Trains
2007 (7′14″)
Electro Instrumental Music
‘Trains’, designed together with the visual artist Sigmund de Jong, deals exclusively with the 2 found empty rooms of the former gallery Rachel Haferkamp (Cologne Germany), i.e. what significance both rooms have and how they can be implemented with creative means.
The composition
The tape composition ‘Trains’ consists of sounds made by dolphins ‘clicktrains’, which were recorded in the dolphinarium in Duisburg, Germany. These increasing and decreasing strings of clicks (stringendo, tardando), which normally are 150,000 Hz high, had to be transposed into an audible maximum of 20,000Hz. The duration of these click trains was not changed.

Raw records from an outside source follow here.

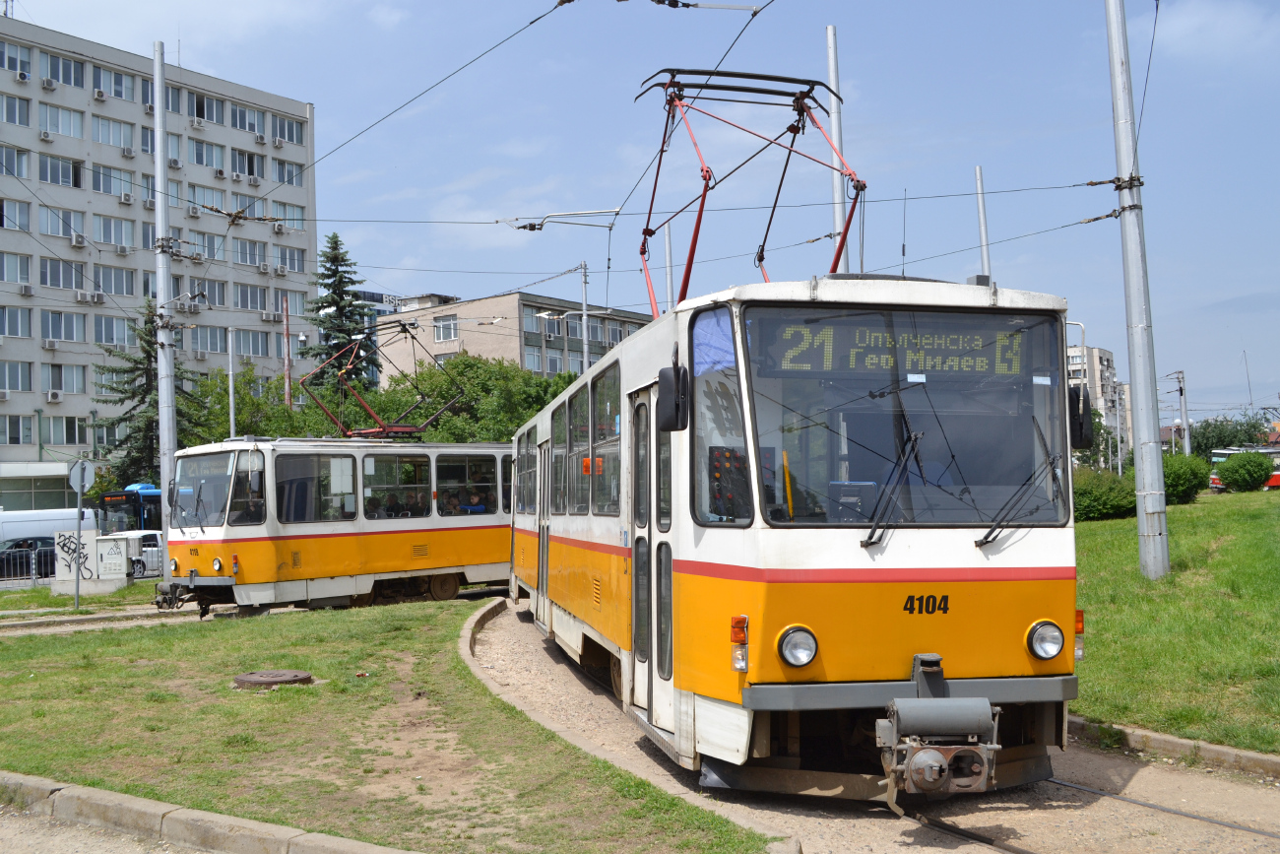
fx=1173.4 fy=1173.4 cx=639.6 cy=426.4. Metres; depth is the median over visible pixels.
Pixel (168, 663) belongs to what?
lawn
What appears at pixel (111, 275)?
window
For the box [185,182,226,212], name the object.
window
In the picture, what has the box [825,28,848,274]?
metal pole
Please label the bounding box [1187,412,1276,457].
tree
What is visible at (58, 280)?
window
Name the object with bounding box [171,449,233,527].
tram window
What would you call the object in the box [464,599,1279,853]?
gravel path
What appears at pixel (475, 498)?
person
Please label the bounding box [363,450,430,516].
tram window
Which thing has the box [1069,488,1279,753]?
lawn
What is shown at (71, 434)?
window
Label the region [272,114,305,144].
window
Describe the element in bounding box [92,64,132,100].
window
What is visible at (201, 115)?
window
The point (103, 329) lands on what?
window
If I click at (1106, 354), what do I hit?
apartment building
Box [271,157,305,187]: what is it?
window
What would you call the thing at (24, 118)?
window
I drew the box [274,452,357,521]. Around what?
tram window
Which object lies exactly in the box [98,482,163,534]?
bus
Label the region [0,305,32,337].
window
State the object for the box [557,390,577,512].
tram window
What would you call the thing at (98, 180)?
window
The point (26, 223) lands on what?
window
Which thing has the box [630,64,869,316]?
pantograph
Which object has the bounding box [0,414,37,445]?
window
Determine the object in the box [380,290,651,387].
apartment building
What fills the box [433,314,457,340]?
window
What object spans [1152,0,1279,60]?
cloud
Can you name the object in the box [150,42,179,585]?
utility pole
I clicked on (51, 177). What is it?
window
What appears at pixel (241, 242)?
window
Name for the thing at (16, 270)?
window
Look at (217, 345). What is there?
window
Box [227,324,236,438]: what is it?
pole
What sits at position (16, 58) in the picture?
window
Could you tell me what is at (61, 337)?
window
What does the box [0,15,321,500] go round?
apartment building
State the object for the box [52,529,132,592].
utility box
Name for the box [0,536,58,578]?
car
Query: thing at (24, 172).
window
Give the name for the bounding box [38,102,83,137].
window
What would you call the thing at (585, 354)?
pole
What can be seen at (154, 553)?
white car
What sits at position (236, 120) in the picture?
window
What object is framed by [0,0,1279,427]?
sky
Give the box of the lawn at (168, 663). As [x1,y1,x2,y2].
[0,594,790,853]
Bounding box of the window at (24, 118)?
[0,92,31,125]
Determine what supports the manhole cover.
in the lawn at (168, 663)
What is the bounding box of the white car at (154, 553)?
[97,529,163,578]
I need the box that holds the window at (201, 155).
[186,136,225,169]
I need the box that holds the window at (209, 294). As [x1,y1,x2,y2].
[190,277,227,308]
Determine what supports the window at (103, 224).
in the apartment building at (71, 102)
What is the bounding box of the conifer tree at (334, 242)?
[299,231,377,391]
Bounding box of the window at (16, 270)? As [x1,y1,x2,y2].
[0,250,31,284]
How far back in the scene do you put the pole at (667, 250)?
28.65 m
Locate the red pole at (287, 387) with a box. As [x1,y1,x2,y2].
[281,293,292,405]
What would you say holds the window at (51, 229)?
in the apartment building at (71, 102)
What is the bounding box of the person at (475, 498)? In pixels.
[463,488,486,512]
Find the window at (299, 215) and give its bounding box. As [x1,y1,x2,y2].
[268,200,305,229]
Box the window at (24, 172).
[0,144,31,177]
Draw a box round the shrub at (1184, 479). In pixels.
[1160,451,1212,504]
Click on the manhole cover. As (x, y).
(269, 680)
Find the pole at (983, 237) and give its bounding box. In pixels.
[972,165,991,281]
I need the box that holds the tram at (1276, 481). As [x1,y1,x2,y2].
[1205,445,1279,490]
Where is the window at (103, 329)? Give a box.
[92,313,132,345]
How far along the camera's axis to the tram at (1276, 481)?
55.83 m
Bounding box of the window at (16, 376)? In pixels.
[0,360,31,393]
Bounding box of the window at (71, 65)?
[45,51,85,87]
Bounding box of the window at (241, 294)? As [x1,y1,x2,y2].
[236,281,268,311]
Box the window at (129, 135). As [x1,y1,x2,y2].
[91,114,134,148]
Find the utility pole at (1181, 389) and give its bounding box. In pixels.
[1162,370,1192,454]
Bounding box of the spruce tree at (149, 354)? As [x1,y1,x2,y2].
[94,297,197,492]
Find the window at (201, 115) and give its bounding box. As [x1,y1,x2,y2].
[186,91,225,125]
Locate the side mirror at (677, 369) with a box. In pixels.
[656,362,690,432]
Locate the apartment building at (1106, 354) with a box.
[1067,344,1131,460]
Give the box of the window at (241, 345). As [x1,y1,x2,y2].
[233,327,271,356]
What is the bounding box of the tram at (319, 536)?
[154,431,515,614]
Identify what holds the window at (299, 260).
in the apartment building at (71, 102)
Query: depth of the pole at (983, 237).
24.13 m
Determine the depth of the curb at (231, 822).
5.66 m
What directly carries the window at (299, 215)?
in the apartment building at (71, 102)
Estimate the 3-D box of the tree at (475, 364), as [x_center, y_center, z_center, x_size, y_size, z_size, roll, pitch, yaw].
[-6.965,0.779,52.487,9.529,8.374,9.080,-3,-3,39]
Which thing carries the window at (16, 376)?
in the apartment building at (71, 102)
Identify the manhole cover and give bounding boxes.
[232,668,314,688]
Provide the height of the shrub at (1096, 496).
1.393 m
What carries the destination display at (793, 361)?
attached to the tram at (978, 571)
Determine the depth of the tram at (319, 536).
17.50 m
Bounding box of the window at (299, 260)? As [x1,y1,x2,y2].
[275,244,306,272]
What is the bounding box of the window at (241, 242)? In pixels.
[231,236,267,266]
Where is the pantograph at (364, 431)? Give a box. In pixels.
[294,320,462,440]
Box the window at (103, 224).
[94,213,134,249]
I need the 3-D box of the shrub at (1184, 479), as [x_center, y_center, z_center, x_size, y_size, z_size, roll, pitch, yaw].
[14.465,1.471,31.921,2.108,1.475,2.072,0,-2,-14]
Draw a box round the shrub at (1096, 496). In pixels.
[1071,465,1136,521]
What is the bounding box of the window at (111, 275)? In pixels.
[95,263,134,296]
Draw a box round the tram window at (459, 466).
[434,450,499,513]
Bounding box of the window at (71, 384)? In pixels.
[42,361,88,394]
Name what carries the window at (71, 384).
in the apartment building at (71, 102)
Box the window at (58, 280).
[39,256,85,290]
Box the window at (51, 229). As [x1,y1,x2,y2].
[39,204,87,239]
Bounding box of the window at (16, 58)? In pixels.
[0,40,31,76]
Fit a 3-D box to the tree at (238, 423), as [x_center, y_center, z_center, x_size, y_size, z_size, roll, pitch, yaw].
[-17.483,1.289,51.552,6.610,8.269,6.804,0,-2,-14]
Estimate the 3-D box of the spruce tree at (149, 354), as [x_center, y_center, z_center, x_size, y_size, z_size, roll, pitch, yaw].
[-22.529,-0.124,53.517,6.426,12.485,6.515,0,-2,-14]
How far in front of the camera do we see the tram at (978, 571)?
5.85 m
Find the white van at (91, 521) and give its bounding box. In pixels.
[0,506,98,542]
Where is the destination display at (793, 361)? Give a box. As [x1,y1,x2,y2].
[757,313,1034,382]
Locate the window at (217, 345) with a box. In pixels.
[188,324,229,353]
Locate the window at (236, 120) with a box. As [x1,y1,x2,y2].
[227,102,267,136]
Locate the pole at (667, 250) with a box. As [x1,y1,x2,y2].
[663,221,674,311]
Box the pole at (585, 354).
[577,258,590,371]
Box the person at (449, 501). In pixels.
[439,489,459,513]
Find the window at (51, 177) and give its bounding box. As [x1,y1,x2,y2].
[39,153,82,187]
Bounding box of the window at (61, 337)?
[41,309,87,343]
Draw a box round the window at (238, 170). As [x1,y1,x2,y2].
[228,147,264,180]
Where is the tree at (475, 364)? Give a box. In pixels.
[381,351,571,445]
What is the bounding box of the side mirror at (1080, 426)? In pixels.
[1067,384,1092,450]
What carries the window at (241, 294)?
in the apartment building at (71, 102)
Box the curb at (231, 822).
[0,770,420,853]
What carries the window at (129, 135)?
in the apartment building at (71, 102)
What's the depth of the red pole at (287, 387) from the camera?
54.03 m
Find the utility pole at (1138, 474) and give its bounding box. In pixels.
[1103,0,1170,577]
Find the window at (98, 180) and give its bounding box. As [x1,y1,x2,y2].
[90,163,134,197]
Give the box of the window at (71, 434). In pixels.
[44,414,93,445]
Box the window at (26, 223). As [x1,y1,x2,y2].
[0,197,32,231]
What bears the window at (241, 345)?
in the apartment building at (71, 102)
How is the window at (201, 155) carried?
in the apartment building at (71, 102)
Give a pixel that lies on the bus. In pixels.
(151, 501)
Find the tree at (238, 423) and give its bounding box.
[181,363,315,443]
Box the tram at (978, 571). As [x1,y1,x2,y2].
[510,246,1085,796]
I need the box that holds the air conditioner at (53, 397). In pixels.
[46,388,63,400]
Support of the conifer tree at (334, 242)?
on the ground
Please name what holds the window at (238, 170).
in the apartment building at (71, 102)
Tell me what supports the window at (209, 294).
in the apartment building at (71, 102)
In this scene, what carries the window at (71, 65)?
in the apartment building at (71, 102)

‘Click trains’ are not only the dolphins way to communicate, but they are also used to measure the water temperature and to locate objects f.i. fish. This form of echolocation is essential for the orientation and therefore for the existence of these cetaceans.

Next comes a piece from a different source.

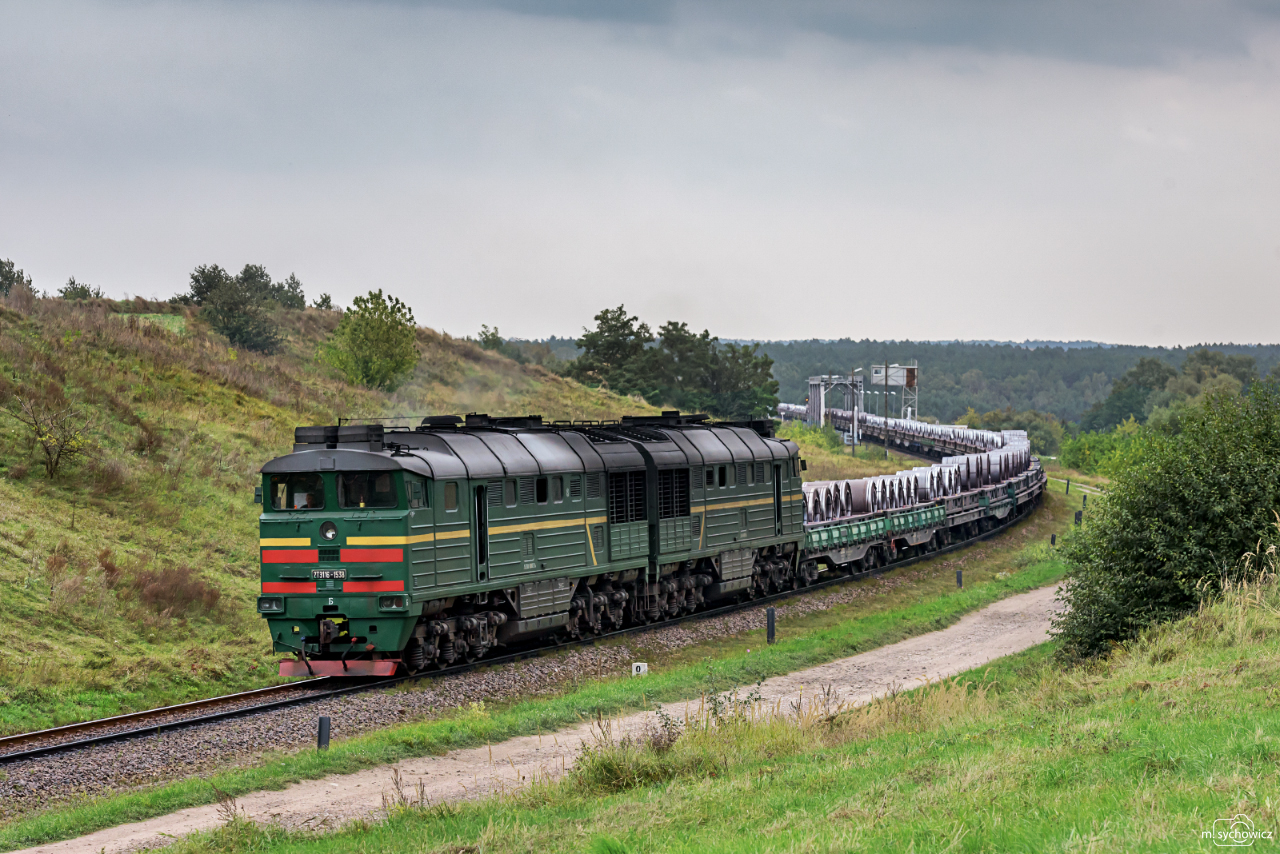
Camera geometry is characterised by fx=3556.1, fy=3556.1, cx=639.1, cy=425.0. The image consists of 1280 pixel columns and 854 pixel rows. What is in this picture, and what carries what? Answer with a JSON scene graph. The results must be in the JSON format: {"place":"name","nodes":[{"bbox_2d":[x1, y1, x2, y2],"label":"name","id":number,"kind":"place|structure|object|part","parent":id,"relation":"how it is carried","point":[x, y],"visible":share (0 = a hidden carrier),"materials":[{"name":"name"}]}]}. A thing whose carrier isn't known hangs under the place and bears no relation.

This eight-channel composition in three parts, which could be heard in both the upper and lower rooms of the gallery, dealt with these clicks as follows:
First the clicks are made rhythmic by shifting the dynamics. Then they are segmented into different frequency ranges, f.i. by phase displacement. Click melodies are generated, sound surfaces are made audible because the sequence of the clicks (sometimes as much as 20 clicks per second) melts into one sound.

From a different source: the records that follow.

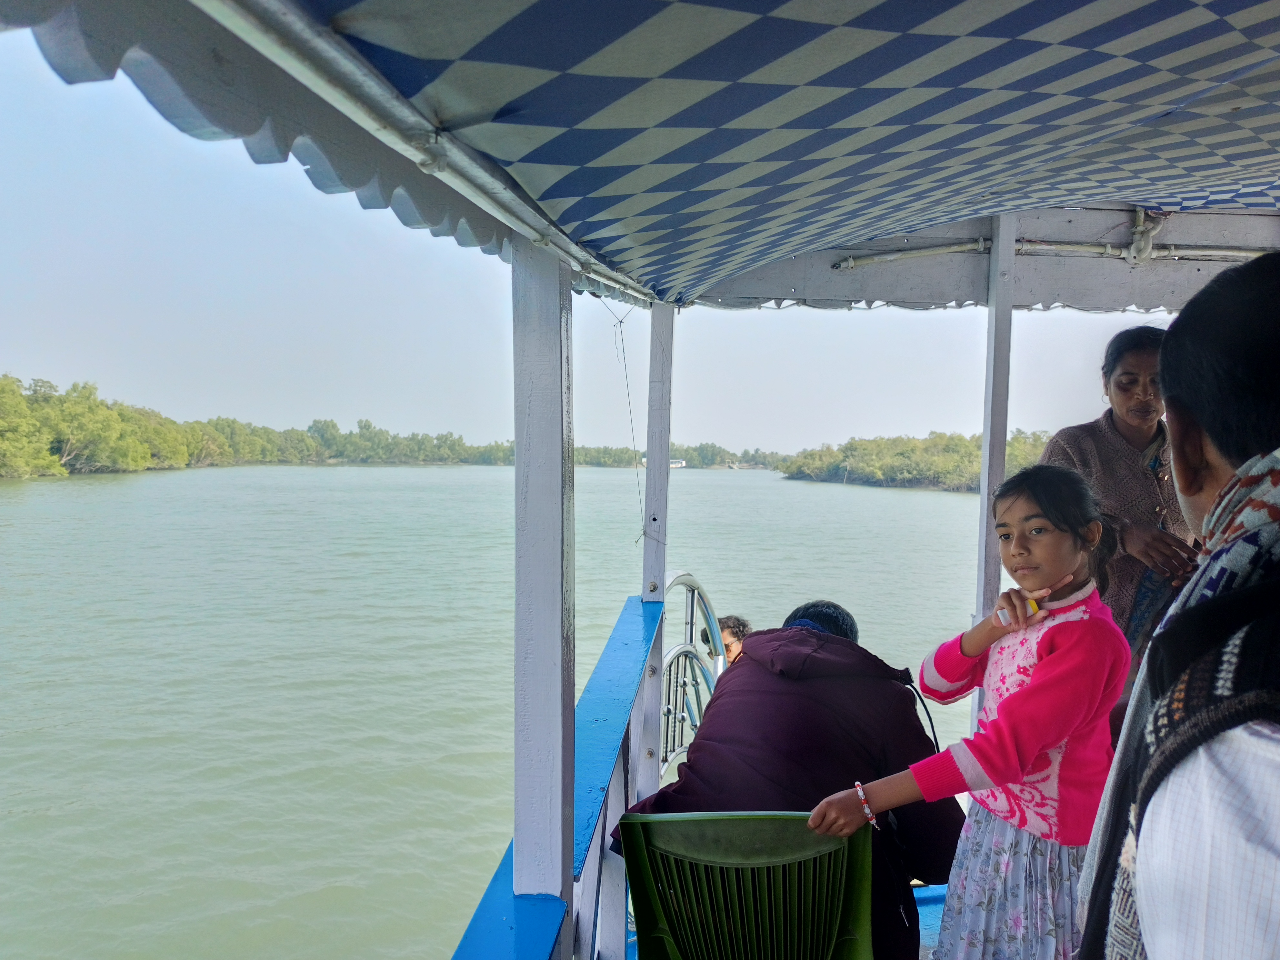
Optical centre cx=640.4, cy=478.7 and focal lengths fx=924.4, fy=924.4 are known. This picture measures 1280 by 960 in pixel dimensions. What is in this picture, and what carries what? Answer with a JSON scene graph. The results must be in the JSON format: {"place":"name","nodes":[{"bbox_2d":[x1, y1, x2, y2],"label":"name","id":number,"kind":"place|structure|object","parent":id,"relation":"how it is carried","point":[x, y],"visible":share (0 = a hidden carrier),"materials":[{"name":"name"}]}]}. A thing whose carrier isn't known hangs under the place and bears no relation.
{"place":"outdoors","nodes":[
{"label":"outdoors","id":0,"kind":"place"},
{"bbox_2d":[0,375,778,476],"label":"tree line","id":1,"kind":"object","parent":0,"point":[366,426],"visible":0.73,"materials":[{"name":"green plant"}]},
{"bbox_2d":[0,461,1014,959],"label":"river","id":2,"kind":"structure","parent":0,"point":[902,506],"materials":[{"name":"liquid"}]},
{"bbox_2d":[28,0,1279,959],"label":"boat","id":3,"kind":"object","parent":2,"relation":"on","point":[563,853],"visible":0.9,"materials":[{"name":"blue"}]},
{"bbox_2d":[447,594,660,959],"label":"blue railing","id":4,"kind":"object","parent":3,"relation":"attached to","point":[528,907],"visible":0.63,"materials":[{"name":"blue"}]},
{"bbox_2d":[511,233,573,928],"label":"white post","id":5,"kind":"object","parent":4,"relation":"on","point":[518,445],"visible":0.91,"materials":[{"name":"wood"}]},
{"bbox_2d":[635,302,675,799],"label":"white post","id":6,"kind":"object","parent":3,"relation":"attached to","point":[645,560],"visible":0.71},
{"bbox_2d":[660,574,726,778],"label":"metal railing","id":7,"kind":"object","parent":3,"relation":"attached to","point":[687,652],"visible":0.53,"materials":[{"name":"metal"}]},
{"bbox_2d":[163,0,1278,308],"label":"canopy","id":8,"kind":"object","parent":3,"relation":"attached to","point":[1146,22],"visible":0.94,"materials":[{"name":"blue fabric"}]},
{"bbox_2d":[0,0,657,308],"label":"awning","id":9,"kind":"object","parent":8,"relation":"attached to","point":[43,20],"visible":0.96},
{"bbox_2d":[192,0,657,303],"label":"pipe","id":10,"kind":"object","parent":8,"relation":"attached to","point":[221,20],"visible":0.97,"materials":[{"name":"silver metal"}]},
{"bbox_2d":[599,298,644,537],"label":"rope","id":11,"kind":"object","parent":8,"relation":"hanging from","point":[621,321],"visible":0.95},
{"bbox_2d":[686,204,1279,313],"label":"wooden beam","id":12,"kind":"structure","parent":3,"relation":"attached to","point":[950,297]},
{"bbox_2d":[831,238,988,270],"label":"pipe","id":13,"kind":"object","parent":12,"relation":"attached to","point":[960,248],"visible":0.94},
{"bbox_2d":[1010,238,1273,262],"label":"pipe","id":14,"kind":"object","parent":12,"relation":"attached to","point":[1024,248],"visible":0.84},
{"bbox_2d":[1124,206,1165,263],"label":"pipe fitting","id":15,"kind":"object","parent":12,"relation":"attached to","point":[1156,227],"visible":0.9,"materials":[{"name":"white plastic"}]},
{"bbox_2d":[975,215,1016,630],"label":"white post","id":16,"kind":"object","parent":3,"relation":"attached to","point":[1000,256],"visible":0.75,"materials":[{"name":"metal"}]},
{"bbox_2d":[0,23,1167,459],"label":"sky","id":17,"kind":"structure","parent":0,"point":[1,372],"materials":[{"name":"blue"}]},
{"bbox_2d":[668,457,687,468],"label":"boat","id":18,"kind":"structure","parent":0,"point":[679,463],"materials":[{"name":"white"}]},
{"bbox_2d":[624,880,949,959],"label":"boat deck","id":19,"kind":"structure","parent":0,"point":[920,907],"materials":[{"name":"blue"}]},
{"bbox_2d":[714,615,752,665],"label":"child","id":20,"kind":"object","parent":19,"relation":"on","point":[727,646],"visible":0.33},
{"bbox_2d":[612,811,876,959],"label":"plastic chair","id":21,"kind":"object","parent":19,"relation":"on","point":[674,926],"visible":0.96,"materials":[{"name":"green plastic"}]},
{"bbox_2d":[614,600,959,959],"label":"man","id":22,"kind":"object","parent":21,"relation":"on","point":[719,714],"visible":0.68},
{"bbox_2d":[802,470,1127,959],"label":"girl","id":23,"kind":"object","parent":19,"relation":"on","point":[1053,654],"visible":0.97},
{"bbox_2d":[1033,323,1201,675],"label":"woman","id":24,"kind":"object","parent":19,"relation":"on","point":[1116,428],"visible":0.47},
{"bbox_2d":[1077,250,1279,959],"label":"man","id":25,"kind":"object","parent":19,"relation":"on","point":[1275,315],"visible":0.98},
{"bbox_2d":[776,429,1063,490],"label":"mangrove trees","id":26,"kind":"object","parent":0,"point":[965,445],"visible":0.44,"materials":[{"name":"green plant"}]}
]}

You either hear this process differently or synchronously the same in the two rooms that each have their own characteristic acoustic. Rhythmic accentuations and different timbres of clicks are created. The duration of the clicks sequence also compresses or widens the sound structures. This fills or empties the room; contractions are created. The gallery was transformed into a soundboard.
Especially for the exhibition of ‘Trains’ at the Galerie Rachel Haferkamp in Cologne, the Dutch artist Sigmund de Jong produced a black sound painting (de plaat) consisting of a thin aluminium plate. Under this plate the technician James Rubery attached a transducer that translates sound into motion and thus made the image vibrate. The clicktrains pulses of the dolphins were therefore very suitable to work with this technique. First, the small composition (duration of sound: 30″) was loaded into a chip. Now the visitor stood in front of the picture then he could start the sound by interrupting an infrared light, which was incorporated at the bottom of the picture. He then touched the record and felt the clicktrains.
The painting was later purchased by galerie Rachel Haferkamp.
Ground floor of Gallerie Haferkamp after it had been ‘styled’ by Sigmund de Jong
the black sound painting (de plaat) consisting of a thin aluminium plate.